Antes de que empecemos a despotricar ante la perspectiva de que la celebridad reemplace a la estética, mejor reconocer que algunos de los mejores artistas de la actualidad siguen los pasos de Warhol.
El artista Theaster Gates fabrica y vende objetos de arte individuales que es difícil no apreciar por sí mismos —hermosas esculturas que exploran la historia y el significado de la cerámica, abstracciones convincentes hechas de detritos urbanos—, pero yo diría que esas obras sueltas recién asumen su rol completo cuando se los considera elementos, casi accesorios, de un “proyecto” artístico más grande, que incluye todas las interacciones de Gates con el mundo y el mundo del arte, con sus sombreros de activista urbano, de empresario musical, archivista cultural… y como el creador de los objetos más vendidos, cuyas ventas financian el resto de su obra. En pocas palabras, lo que le da importancia a Theaster Gates es lo que él mismo hace, y sus obras de arte son solo una pequeña parte de eso.
Hay un artista creador de objetos que en este momento es el centro de atención en Nueva York, y cuyas mejores obras abordan el “problema” mismo del artista como personaje. En su muestra retrospectiva en el Museo Guggenheim, Nick Cave llenó toda una sala del 5° piso con 16 de sus Soundsuits, esos sofisticados atuendos cubiertos de pies a cabeza de chucherías que son, y con razón, sus obras más emblemáticas.
Uno de esos atuendos cubre totalmente a su portador con ramitas, camuflaje perfecto para un bosque. Otro, que puede verse “en vivo” en un video, es un traje de conejo de color rosa chillón, para quien quiera destacarse en medio de la multitud. Y en todos los casos, podemos pensar que el primer usuario de esos disfraces fue el propio Nick Cave. Cave, el “conejito” de su video, asume el personaje clásico de “hombre común”, generando avatares que el resto de nosotros también estamos invitados a probar, mientras tramitamos nuestra propia ausencia y presencia privada en la cultura.

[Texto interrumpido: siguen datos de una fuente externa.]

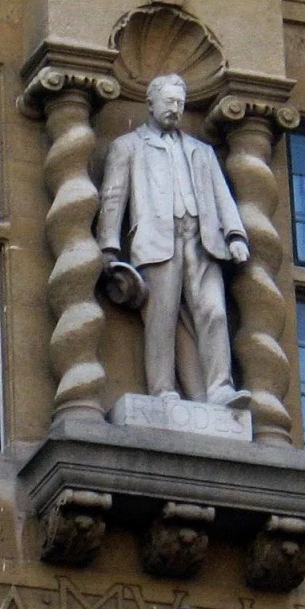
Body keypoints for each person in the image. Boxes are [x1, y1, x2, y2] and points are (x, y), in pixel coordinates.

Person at [96, 73, 250, 406]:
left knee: (214, 312)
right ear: (150, 103)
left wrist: (235, 234)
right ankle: (163, 389)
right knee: (161, 319)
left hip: (203, 240)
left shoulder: (201, 151)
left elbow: (222, 196)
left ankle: (220, 388)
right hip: (156, 242)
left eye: (180, 103)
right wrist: (108, 245)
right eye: (169, 101)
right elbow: (114, 196)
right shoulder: (128, 146)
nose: (175, 108)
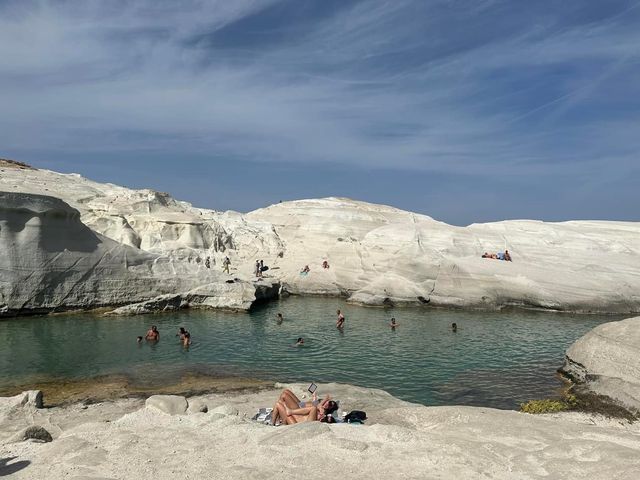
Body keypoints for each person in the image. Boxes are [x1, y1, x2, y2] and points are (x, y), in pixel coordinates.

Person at [271, 388, 338, 425]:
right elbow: (315, 404)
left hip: (299, 408)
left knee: (284, 395)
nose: (327, 404)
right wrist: (314, 396)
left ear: (329, 409)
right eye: (328, 403)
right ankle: (279, 416)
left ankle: (279, 418)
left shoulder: (323, 411)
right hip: (301, 404)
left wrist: (326, 399)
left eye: (329, 405)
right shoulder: (320, 407)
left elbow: (316, 406)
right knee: (286, 391)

Valentina Primrose, una artista de moda que se identifica como una persona trans de color, se conmovió hasta las lágrimas después de dos visitas a la muestra de Cave. Primrose reconoció la fuerte presencia de Cave en sus Soundsuits, “pero también me imaginé a mí misma, a toda mi familia, a un montón de gente adentro de esos trajes. Nick Cave no es una sola persona: es multitud de personas, una multitud de espíritus, una multitud de encarnaciones”.